▶ _Textauszug_:

▼

Neues Jahr, neue Zielvereinbarungen: ABER ACHTUNG -Verhandlungspflicht bei Zielvereinbarungs-Boni
Bonuszahlungen sind bei den Beschäftigten ausgesprochen beliebt. Einer Gehaltsstudie von 2024 zufolge betrachten 66 Prozent der Befragten Bonuszahlungen als entscheidendes Kriterium für ihre nächste Jobwahl. Dennoch bieten immer weniger Unternehmen Boni an, oder sie fallen nicht in der erhofften Höhe aus.

Das neue Jahr bringt in vielen Unternehmen Gespräche über Zielvereinbarungen mit sich. Dabei setzen typischerweise Arbeitgeber auf spezifisch, messbare, attraktive, realistische und terminierte Ziele. Aber was passiert, wenn keine Einigung erzielt wird? Bisher war eine arbeitsvertraglich vereinbarte „Auffanglösung“ üblich: Scheiterten die Verhandlungen, durfte der Arbeitgeber die Ziele einseitig vorgeben. Doch das BAG (BAG, Urteil vom 03.07.2024 – 10 AZR 171/23) hat einen Wechsel von Zielvereinbarung auf eine einseitige Zielvorgabe eingeschränkt und entschieden, dass Klauseln, die ohne weitere Voraussetzungen von einer Zielvereinbarung zu einer Zielvorgabe wechseln, nach AGB-Recht unwirksam sind.
Der Grund: Solche Klauseln ermöglichen es Arbeitgebern, Verhandlungen grundlos zu verweigern oder abzubrechen. Arbeitgeber müssen daher echte Verhandlungen führen und realistische, ernsthaft verhandelbare Ziele anbieten.
Was nun?
Ein durchdachtes Bonussystem kann ein wirksames Mittel sein, um Mitarbeitende zu gewinnen und zu binden.
Arbeitgeber können regeln, dass ein Bonus nur bei Erreichen bestimmter Ziele gezahlt wird. Diese Ziele lassen sich auf zwei Wegen festlegen:
- Zielvereinbarung, wenn Arbeitgeber und Beschäftigte sich einvernehmlich auf Ziele einigen.
- Zielvorgabe, wenn der Arbeitgeber die Ziele einseitig vorgibt.
Früher gab es die angesprochene Mischform, die das BAG in dem genannten Urteil von Juli 2024 jedoch für unwirksam erklärte. Das BAG betonte mit dem Urteil, dass der vorrangig vertragliche Anspruch auf eine gemeinsame Zielvereinbarung nicht durch eine einseitige Zielvorgabe unterlaufen werden darf.

▲

▶ _Bereitgestellte Daten_:
▼

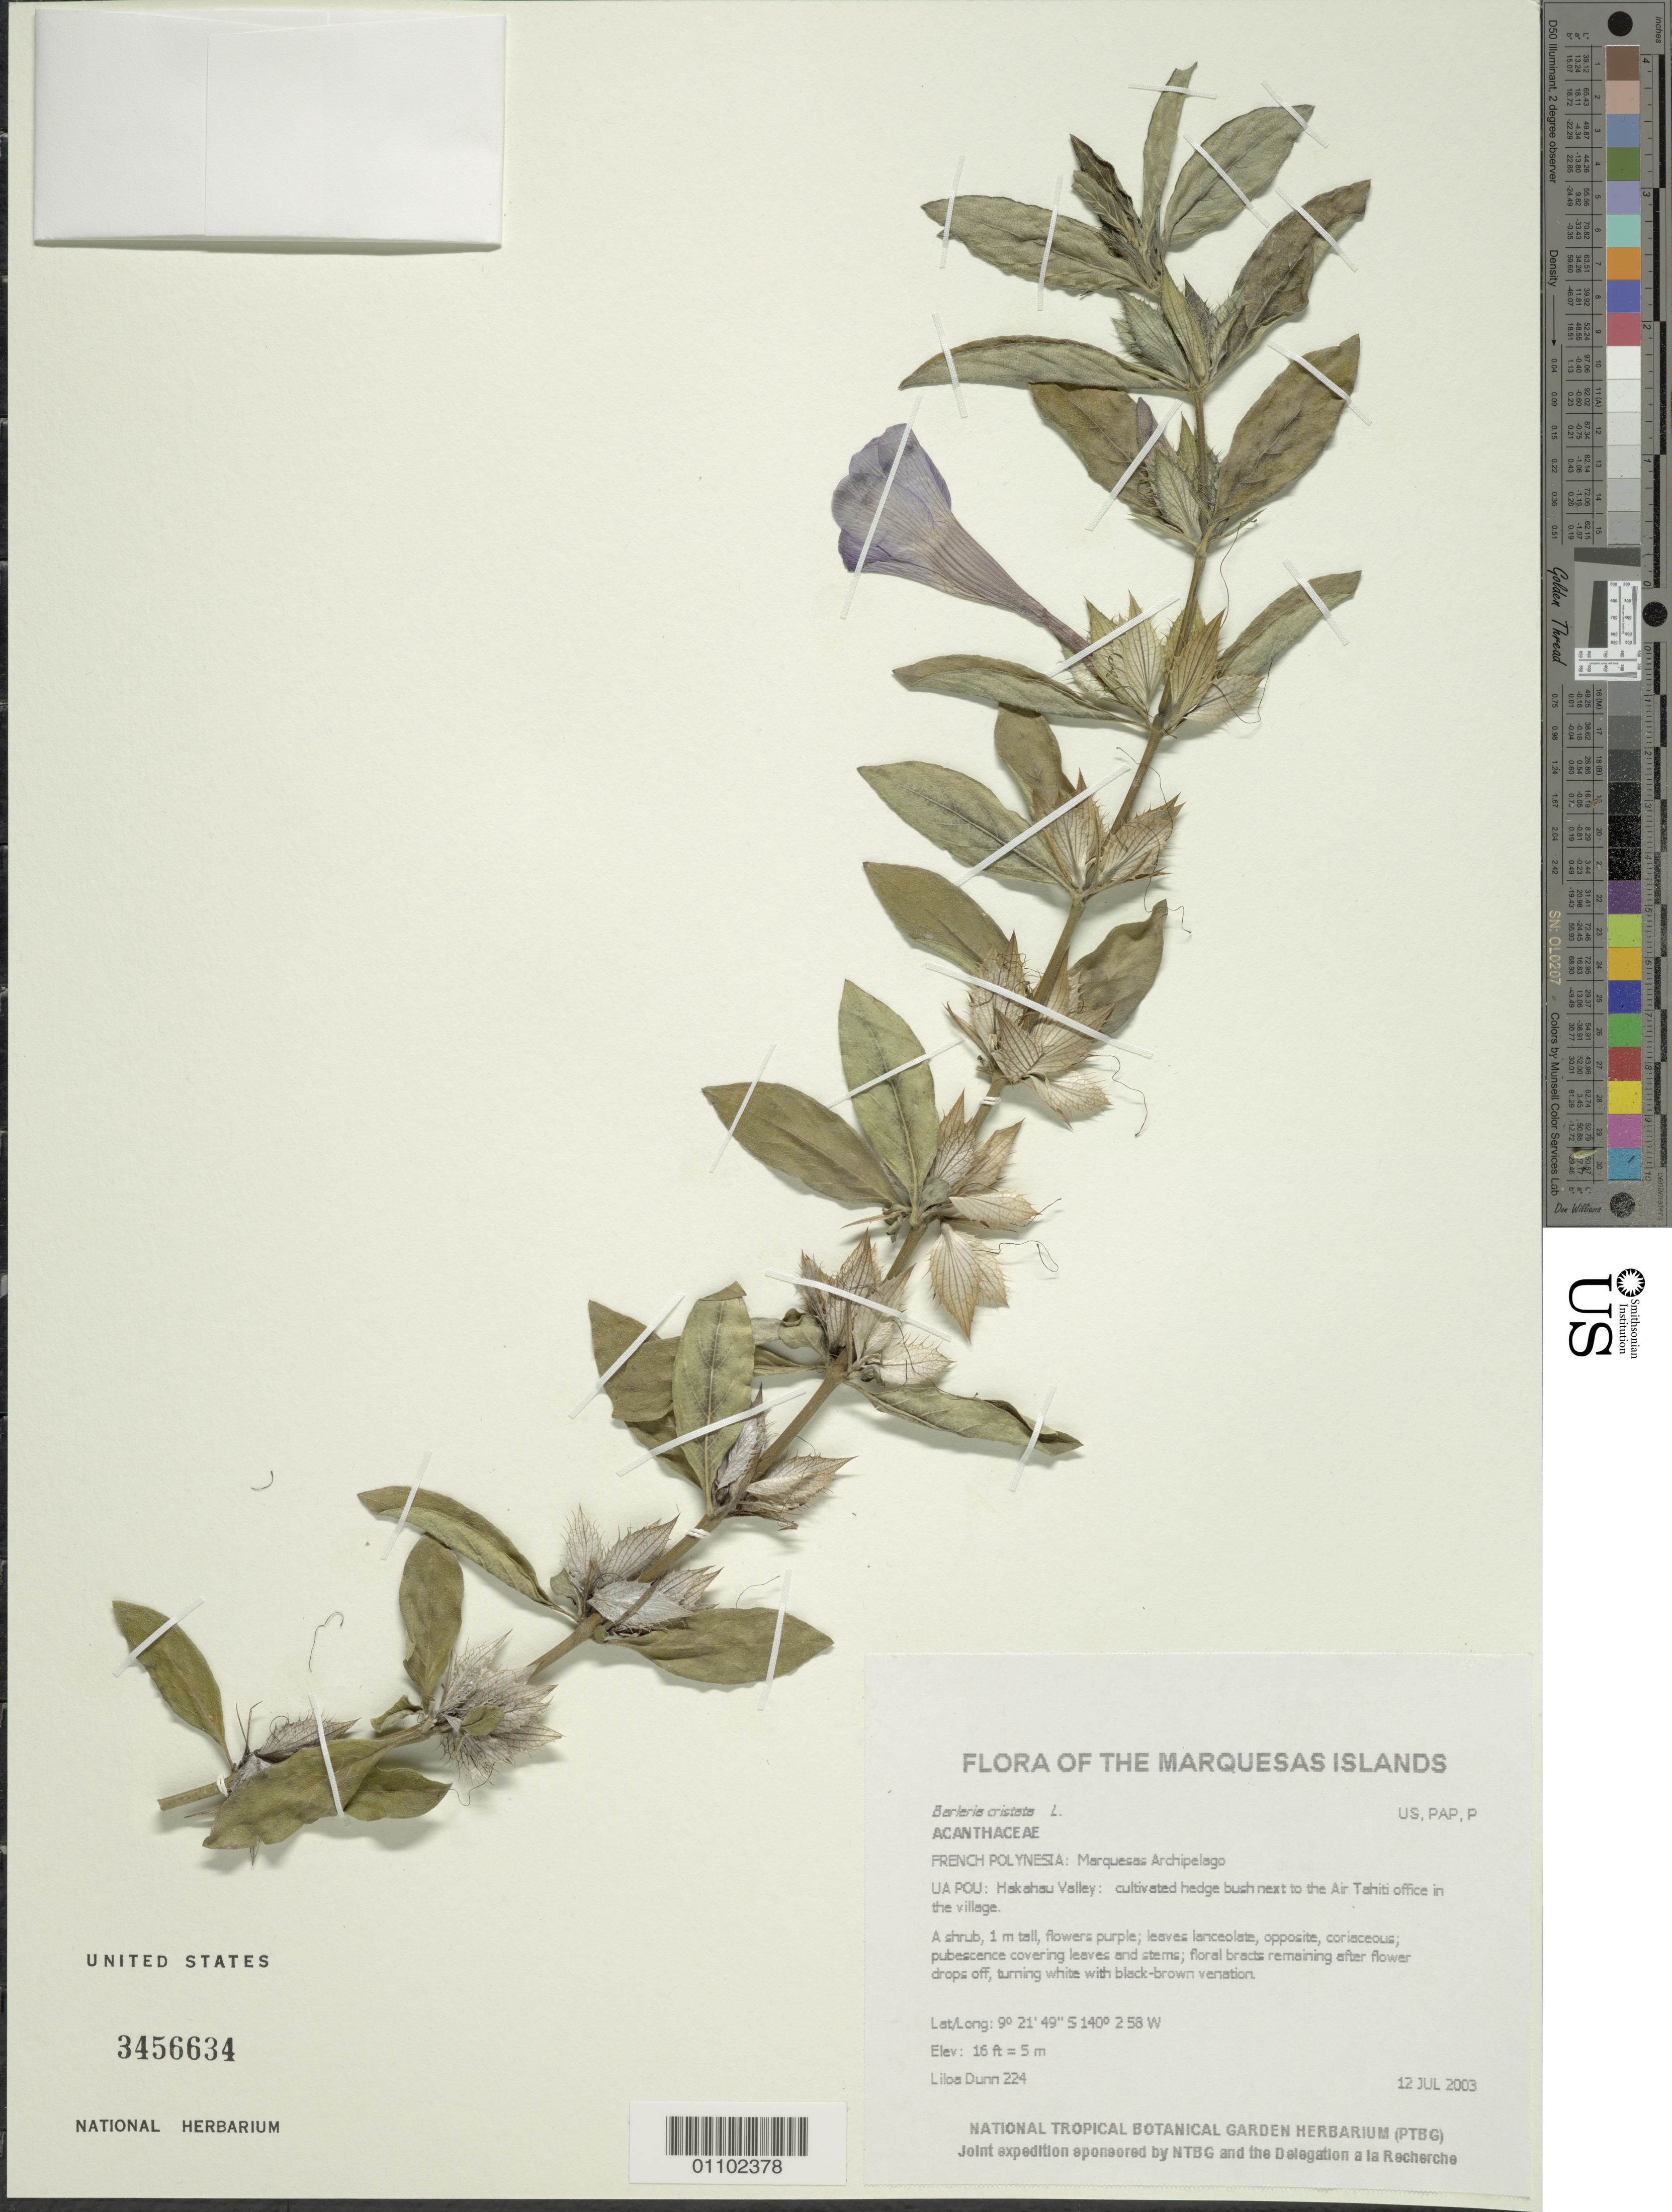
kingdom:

▲

Nimm den Faden des Textes über Zielvereinbarungs-Boni wieder auf und schreibe ihn im gleichen Stil nach dem letzten Satz weiter.

Mitgestaltung und Dokumentation bei der Verhandlung
Gleichzeitig legte das BAG im Urteil noch einmal dar, wie genau die Verhandlungen zwischen Arbeitnehmer oder Arbeitnehmerin und Arbeitgeber aussehen müssen. Ordnungsgemäße Verhandlungen über eine Zielvereinbarung liegen nur dann vor, wenn der Arbeitgeber bereit ist, den wesentlichen Inhalt der von ihm vorgeschlagenen Zielvereinbarung ernsthaft zur Diskussion zu stellen und dem Arbeitnehmer die Möglichkeit zur interessengerechten Mitgestaltung einräumt. Die Verhandlungen müssen auf Augenhöhe sein.
Eine gute Dokumentation von den Verhandlungen ist das A und O, um notfalls beweisen zu können, dass sie den Anforderungen gerecht wurden und trotzdem keine Einigung gefunden werden konnte.
Unternehmen stehen damit vor einer neuen Herausforderung. Die Entscheidung schafft zwar Schutz vor „Scheingesprächen“, führt aber auch zu Rechtsunsicherheiten und einem höheren administrativen Aufwand. Unternehmen müssen jetzt ihre „Auffanglösungen“ umgestalten und Gespräche und Einigungsversuche exakt dokumentieren. Eine Alternative besteht darin, zukünftig statt Zielvereinbarungsklauseln mit „Auffanglösung“ reine Zielvorgabeklauseln im Arbeitsvertrag zu vereinbaren.
Was, wenn ein Bonussystem im Arbeitsvertrag festgehalten, aber keine Ziele festgelegt wurden?
Dann kommt es zu einer Schadensersatzpflicht des Arbeitgebers. Wenn im Arbeitsvertrag steht, dass beide Parteien für die Zielvereinbarung verantwortlich sind, kann allerdings ein Mitverschulden des Arbeitnehmers anzunehmen sein. Andernfalls entspricht der Schadensersatz in der Regel der Zahlungshöhe des Vorjahresbonus.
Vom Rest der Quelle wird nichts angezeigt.